Katie came up to her and said: “Hello Miss Vile, would you like a piece of chewing gum?” and Miss Vile said:
“Katie. You know perfectly well that chewing gum is illegal.”
“But nobody will see you, will they Miss?”
And Miss Vile smiled. “No they wouldn’t, would they? But as it happens, teachers can’t break the school rules. It would be setting a bad example and I would have to put myself in detention.”
Katie laughed and said, “That’s good, because I don’t actually have any gum. But Miss, I’ve got a question. Do you think it’s ok for teachers to use magic?”
And a rather uneasy smile passed over Miss Vile’s face, because she knew just as well as Katie that magic was against the school rules. And not just a little bit against them.
“I mean,” said Katie, “if Miss Hepworth was to find out that your recent success at crime detection was all down to my Grandma’s magic umbrella, do you think she would be pleased?”
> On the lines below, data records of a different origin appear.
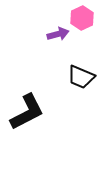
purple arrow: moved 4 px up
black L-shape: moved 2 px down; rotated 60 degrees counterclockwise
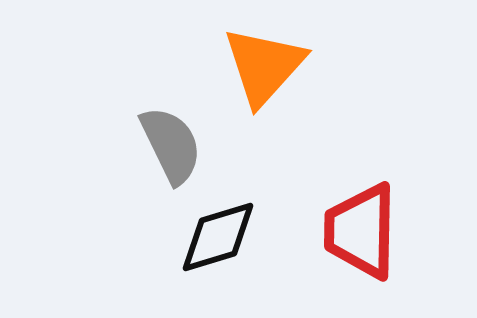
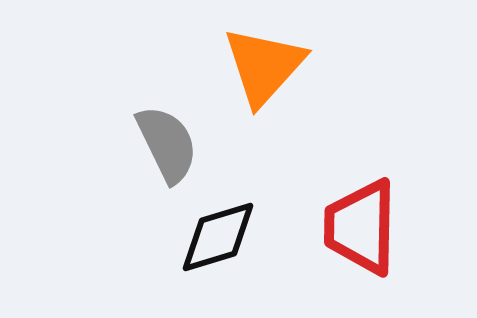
gray semicircle: moved 4 px left, 1 px up
red trapezoid: moved 4 px up
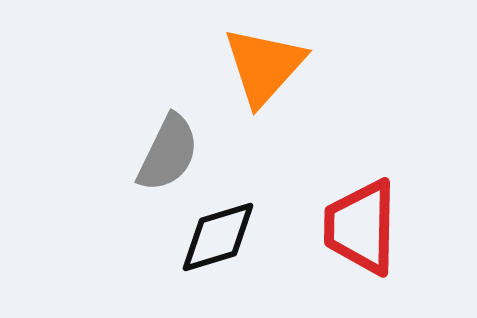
gray semicircle: moved 1 px right, 9 px down; rotated 52 degrees clockwise
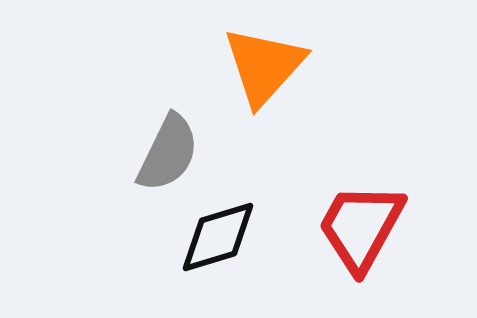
red trapezoid: rotated 28 degrees clockwise
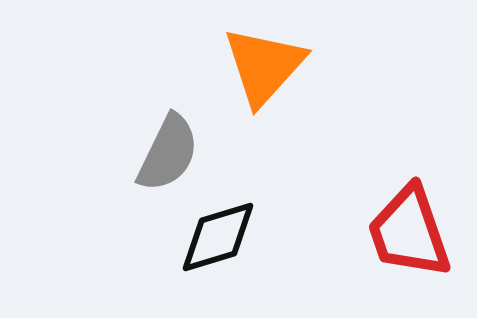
red trapezoid: moved 48 px right, 5 px down; rotated 48 degrees counterclockwise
And As Miss Hepworth was the head-teacher, Miss Vile realised that that was something she would not like to happen at all. Not one little bit.
“Well Katie,” she said. “I heard on the radio this morning that the weather forecast is for rain. I don’t think it would be right for me to hang on to your Grandmother’s umbrella anymore. Perhaps you could take it home for me?”
And of course Katie was happy about that.
And wasn’t that a super story about Katie and her magic umbrella, I bet you wish that you had one. From me, Natasha, Goodbye!